Mark Frohardt: First of
all, thank you for the question. I was wondering how overwhelming
my presentation was, or underwhelming. In any case, I would
say that one of the things that I tried to focus on here in
this paper, which can be found at the USIP website if one
wants to look at it more extensively. It does look at various
forms of intervention, later forms of intervention, but for
me I think that the most important is the earliest, because
that is when you can actually create a local capacity to address
these problems where you don’t have to wait until it
gets to a point where the interventions demand a more large
scale force, whether it be military or humanitarian. So in
this case with regard to monitoring and evaluation, the most
effective form of monitoring of the media is done by peer
review. It is done when journalists monitor themselves, when
they establish organizations. They establish associations.
They develop ethical codes of conduct, and they criticize
each other when they start to report in a non-professional
fashion. And so I would say that we would always support the
idea of working at a level that would try and foster that
type of development and peer review. Unfortunately, as we’ve
seen in Rwanda and elsewhere, there are several situations,
which get much too far along the way, where that is not possible,
and as Philippe has mentioned earlier, there are situations
in which it’s impossible for media organizations to
do much of anything. And in those cases, there needs to be
something, which is external. There needs to be some type
of international forum or a system for monitoring. The United
States has FBIS, the Foreign Broadcast Information Service.

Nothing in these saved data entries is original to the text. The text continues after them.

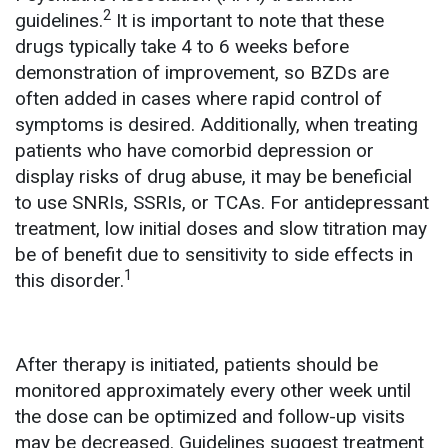
2
guidelines.
It is important to note that these
drugs typically take 4 to 6 weeks before
demonstration of improvement, so BZDs are
often added in cases where rapid control of
symptoms is desired. Additionally, when treating
patients who have comorbid depression or
display risks of drug abuse, it may be beneficial
to use SNRIs, SSRIs, or TCAs. For antidepressant
treatment, low initial doses and slow titration may
be of benefit due to sensitivity to side effects in
1
this disorder.
After therapy is initiated, patients should be
monitored approximately every other week until
the dose can be optimized and follow-up visits
may be decreased. Guidelines suggest treatment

BBC has BBC monitoring. There have been local monitoring systems
set up, for example, in conflict areas, or post-conflict areas,
for example, in East Timor. All of these are noble efforts,
but none of them are comprehensive enough now to actually
have a network, where people are going to really pay attention,
especially in some of the most vulnerable societies. There
are societies where media is vulnerable. Those are a lot of
times not the ones which are being covered by these monitoring
organs.
So what I would say is that there needs
to be a more structure for monitoring, but that needs to include
organizations, which not only can help gather that information,
and help the development of local organizations that can gather
this information, but also can have an agreed-on plan on what
they are going to do with it, and that’s the reason
why I mention the importance of working with donors and international
institutions ahead of time, because we need to be able to
first of all, have the systems in place to monitor, but then
we also have to have a system in place of what we’re
going to do when we identify there are problems. And so yes
there does definitely need to be an international effort,
but at the same time, we would like to think that you could
start locally first.
General Dallaire: Well
thank you very much gentlemen. If I may conclude this before
we hand over to our leader. It is my experience, and as I
go across the country talking about conflict and conflict
resolution, it seems to me that the future of many of the
organs that may prevent conflict lays in the hands of the
NGOs. And I consider the NGO community to be still a very
immature structure, and it doesn’t realize the full
potential that it can have, and certainly journalists, who
can work not only their professional and direct missions and
roles that they have, but also strengthen international journalists,
NGOs can I think do a lot in enhancing their position within
the world of conflict and conflict resolution. Thank you.